He makes less than I do. . . .

Keisha, an attractive single lawyer, seems to have everything a young woman could want. At 29, she earns a great salary, owns her own condominium, vacations twice a year, and has a close and loving relationship with a man she loves.
Though friends and co-workers admire Kiesha's lifestyle, she is frustrated and unhappy. Recently, her boyfriend, a sanitation worker, proposed, and although she wants to say yes, she fears her family and upwardly mobile friends will find her choice of a man unsuitable. "Tyrone is a constant reminder of where I came from," explains Kiesha. "My parents worked hard to send me to school so I could be something better. They expect me to marry well. Now, Tyrone wants to get married and I haven't even told them we're dating. I don't want to lose him, but I don't want to hurt my family either."
For the past nine months, Sharonda, 24, a business owner, has been having an affair with Derion, 27, a house painter. Like Keisha, Sharonda is attractive and successful -- and torn about her choice of a man. "Derion is everything I've always wanted in a man -- handsome, honest, caring -- so you'd think I'd be happy, right? Wrong. I know this sounds snobby but I'm afraid of telling my friends and family. What will I say when people ask me what he does? `Oh, he paints houses when the weather is good.' I mean he spends his time putting paint on a wall."
Everywhere you turn today, you see white-collar Black women like Keisha and Sharonda in love with blue-collar men. Far from uncommon, these relationships are burgeoning as the number of women attending college and employed in professional occupations in Newark continues to outdistance men. Kiesha and Sharonda are just two stories in the increasing number of educated, well-employed women stuck in the problem of the White Collar Woman with the Blue Collar Man.
Even though "it sounds so stuck-up," according to several women I spoke with, the problems such a relationship can spawn range from the superficial (her entire wardrobe is made up of designer clothes and jewelry; he doesn't own a suit) to the important (her friends, family and business associates see the relationship as "a step down," thus making it the source of private frustration and public embarrassment).
Howard University family therapist Audrey B. Chapman has counseled blue-collar/white-collar couples and explains how a difference in professional standing can affect the emotional equilibrium between a man and a woman. "Men really need to feel that a woman isn't going to trade them in for someone `better'," says Ms. Chapman. "When you start throwing around jobs and titles, you're sending the wrong message about what is important to you. If it's going to work, both people have to be very secure about who they are and what they mean to each other. I know one couple where the woman is a Ph.D. and her husband only finished high school, but they're very compatible because she doesn't shove under his nose who she is and how much money she makes. She relates to him as a person, not a job title, and he can feel the sincerity of that."

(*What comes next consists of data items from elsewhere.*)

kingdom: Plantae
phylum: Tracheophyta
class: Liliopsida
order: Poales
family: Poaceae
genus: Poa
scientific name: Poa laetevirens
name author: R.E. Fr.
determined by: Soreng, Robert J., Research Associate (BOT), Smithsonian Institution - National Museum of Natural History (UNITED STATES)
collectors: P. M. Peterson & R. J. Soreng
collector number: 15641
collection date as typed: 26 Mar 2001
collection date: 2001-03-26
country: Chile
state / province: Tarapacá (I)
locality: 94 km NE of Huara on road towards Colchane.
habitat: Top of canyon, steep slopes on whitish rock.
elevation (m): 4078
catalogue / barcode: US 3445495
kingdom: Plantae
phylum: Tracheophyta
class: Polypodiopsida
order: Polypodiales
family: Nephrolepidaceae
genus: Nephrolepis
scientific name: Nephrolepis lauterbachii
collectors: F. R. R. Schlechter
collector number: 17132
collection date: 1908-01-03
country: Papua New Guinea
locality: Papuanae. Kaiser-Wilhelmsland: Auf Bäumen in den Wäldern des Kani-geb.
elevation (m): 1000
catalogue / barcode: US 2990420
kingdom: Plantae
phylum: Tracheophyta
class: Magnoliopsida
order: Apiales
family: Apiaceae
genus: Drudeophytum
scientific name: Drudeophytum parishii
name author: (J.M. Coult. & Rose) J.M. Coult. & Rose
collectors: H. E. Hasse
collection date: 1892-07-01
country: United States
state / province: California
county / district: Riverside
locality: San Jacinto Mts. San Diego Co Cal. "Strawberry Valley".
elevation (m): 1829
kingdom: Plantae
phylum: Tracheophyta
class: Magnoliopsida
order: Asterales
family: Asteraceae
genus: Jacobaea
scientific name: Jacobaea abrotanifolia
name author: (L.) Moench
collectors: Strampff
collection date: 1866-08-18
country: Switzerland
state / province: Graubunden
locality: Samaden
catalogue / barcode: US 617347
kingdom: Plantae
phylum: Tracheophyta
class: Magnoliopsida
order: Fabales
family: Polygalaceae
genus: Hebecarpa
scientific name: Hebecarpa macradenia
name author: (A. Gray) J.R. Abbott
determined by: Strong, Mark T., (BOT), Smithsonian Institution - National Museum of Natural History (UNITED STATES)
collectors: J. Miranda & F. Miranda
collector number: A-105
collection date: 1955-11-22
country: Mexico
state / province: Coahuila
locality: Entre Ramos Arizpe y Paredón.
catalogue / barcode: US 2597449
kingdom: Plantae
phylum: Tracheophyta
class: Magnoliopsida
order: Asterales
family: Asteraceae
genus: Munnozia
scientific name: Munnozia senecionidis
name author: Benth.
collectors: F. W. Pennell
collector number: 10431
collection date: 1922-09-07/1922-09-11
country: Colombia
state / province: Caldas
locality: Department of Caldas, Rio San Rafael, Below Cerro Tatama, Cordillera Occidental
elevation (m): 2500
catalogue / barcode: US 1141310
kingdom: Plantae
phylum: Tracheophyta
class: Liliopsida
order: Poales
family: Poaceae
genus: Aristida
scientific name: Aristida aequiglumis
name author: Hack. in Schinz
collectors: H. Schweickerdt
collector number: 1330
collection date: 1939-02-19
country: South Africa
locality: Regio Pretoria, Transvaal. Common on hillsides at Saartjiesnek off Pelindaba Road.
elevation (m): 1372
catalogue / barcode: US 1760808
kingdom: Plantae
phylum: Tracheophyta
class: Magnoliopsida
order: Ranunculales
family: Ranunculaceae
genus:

Talisha Williams, 43, an equal employment specialist for the state government who has been married to her husband, J. W., a Newark police officer, for 22 years, agrees with Chapman that it is the man, not his job, that counts. "The difference in our jobs was never a problem for us," she says, "because unlike a lot of men who can be intimidated by a woman's success, J. W. always encouraged me to be all I could be. He understood that the more money I made, the better lifestyle that meant for us both."
Women like these professionals are having successful relationships with blue-collar men because they believe, that while their job title may carry more status, their man is their equal. Problems can arise, however, when others fail to give their partners equal respect. How do they keep such attitudes from straining their relationship? According to them, the credit must go to her husband, "He is so secure with himself that he understands it's their problem, not his."
Experts agree, that whether or not such partnerships will work depends on the values the couple considers important. If a woman needs a lot of external status symbols to be happy, or if she measures her self-worth by the opinions of others, the relationship is doomed to fail. If shared values and human qualities are of primary importance, the relationship can prosper.
"If you had told me five years ago that I would marry a man who climbs ladders and fights fires, I would have told you that you were crazy," says Cherily, owner of an office personnel services who is married to firefighter. "I have a message for all those professional women who don't want to date blue-collar men: Ladies, you are missing the boat. Opportunity doesn't always come in neat packages that wear three-piece suits and carry a briefcase."
Or, as another white collar woman married to a blue collar guy says, "Never place too much emphasis on a person's job so that you forget what's important is what a person is, not what he does."
Mind you, I am not talking about the get-over artists that are just looking to live off of a woman, who conveniently "forgets" thier wallets on every date, who expects you to foot the bill if you are going to go out and do anything, and whom you drive around because their car was impounded (if they ever could afford to own one). That is another topic, The YAPpie, one of the Dirty Seven I will discuss in more detail later.